Grundsätzlich sprechen wir uns darüber hinaus deutlich für den Verzicht auf einen Kostenbeitrag aus. Jenseits aller anderen Aspekte ist damit immer eine zusätzliche Schlechterstellung gegenüber jungen Menschen verbunden, die das Glück haben, bei ihren Eltern aufzuwachsen. Heutzutage ist es weitgehend unüblich, dass junge Menschen einen Teil ihres Einkommens an ihre Eltern abgeben.

Zu Artikel 1 – Änderung des KKG, hier zu Nummer 2 (§4 bzw. §§ neue 4 und 5)

Wir können die geplante Umstellung der Reihenfolge der Regelungen, die dann der von den Adressat*innen erwarteten Handlungsreihenfolge entgegensteht, nicht nachvollziehen. Die damit verbundene besondere Betonung der Befugnis zur Information des Jugendamtes sehen wir kritisch. 
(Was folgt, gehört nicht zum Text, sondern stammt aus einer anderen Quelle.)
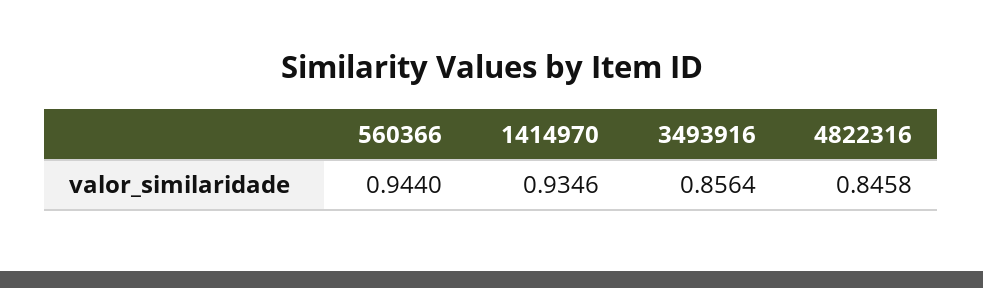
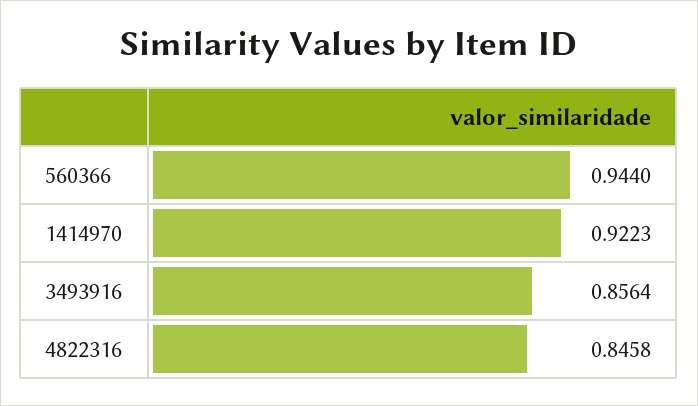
  {
    "560366": 0.944,
-   "1414970": 0.9346,
+   "1414970": 0.9223,
    "3493916": 0.8564,
    "4822316": 0.8458
  }

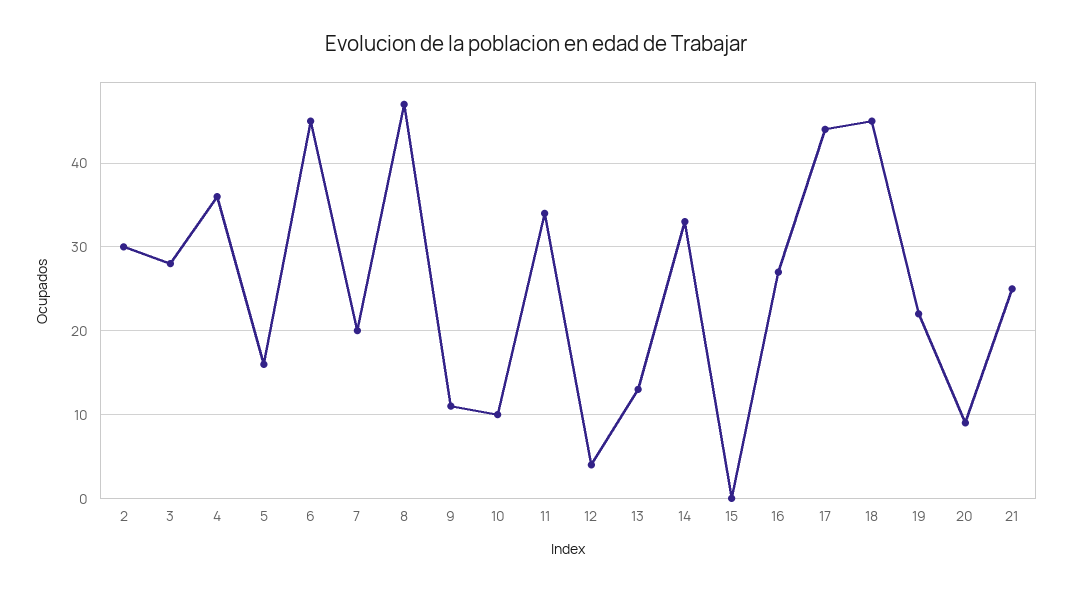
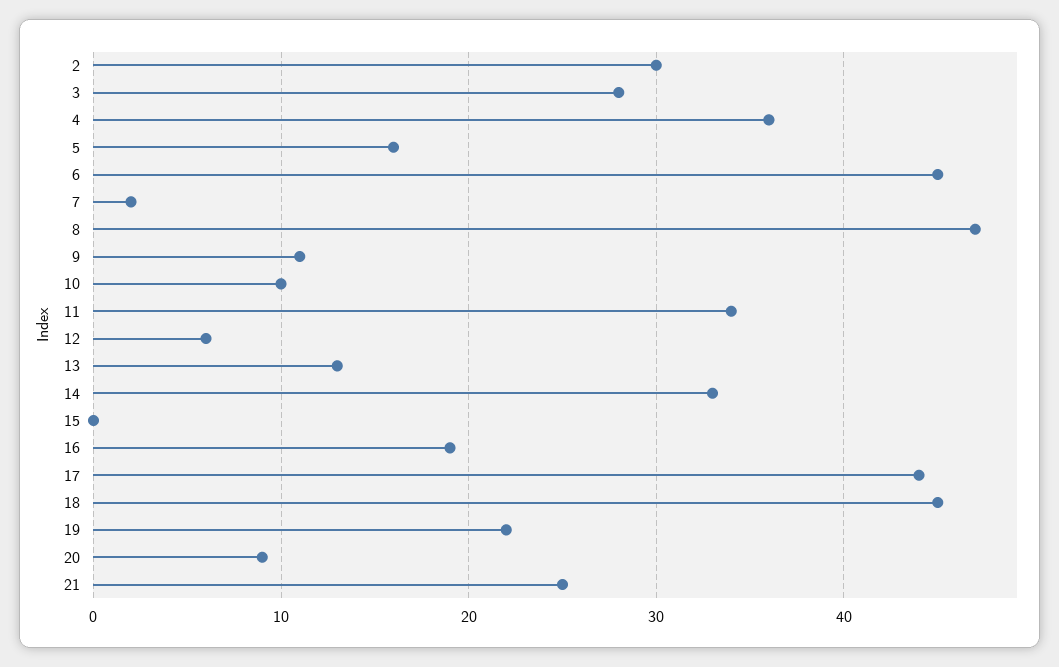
  {
    "2": 30,
    "3": 28,
    "4": 36,
    "5": 16,
    "6": 45,
-   "7": 20,
+   "7": 2,
    "8": 47,
    "9": 11,
    "10": 10,
    "11": 34,
-   "12": 4,
+   "12": 6,
    "13": 13,
    "14": 33,
    "15": 0,
-   "16": 27,
+   "16": 19,
    "17": 44,
    "18": 45,
    "19": 22,
    "20": 9,
    "21": 25
  }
Zu § 4 Abs. 4 KKG-E („Rückmeldepflicht des Jugendamtes“) verweisen wir auf die Stellungnahme der AGJ, die wir an dieser Stelle vollumfänglich teilen.

Von einer Einführung einer faktischen Meldepflicht § 4 Abs. 3 KKG wie sie in der Stellungnahme des Bundesrates Punkt 53 empfohlen wird, sollte dringend abgesehen werden. Die Gründe sind u.a. in der Stellungnahme der AGJ ausreichend dargestellt.

Abschlussbemerkungen

Äußerst kritisch sehen wir, dass die Einführung des Rechtsanspruches auf Ganztagsbetreuung im Grundschulalter vollkommen unabhängig von diesem Prozess läuft. Beides führt aber zu Änderungen des SGB VIII und kann wechselseitige Auswirkungen haben.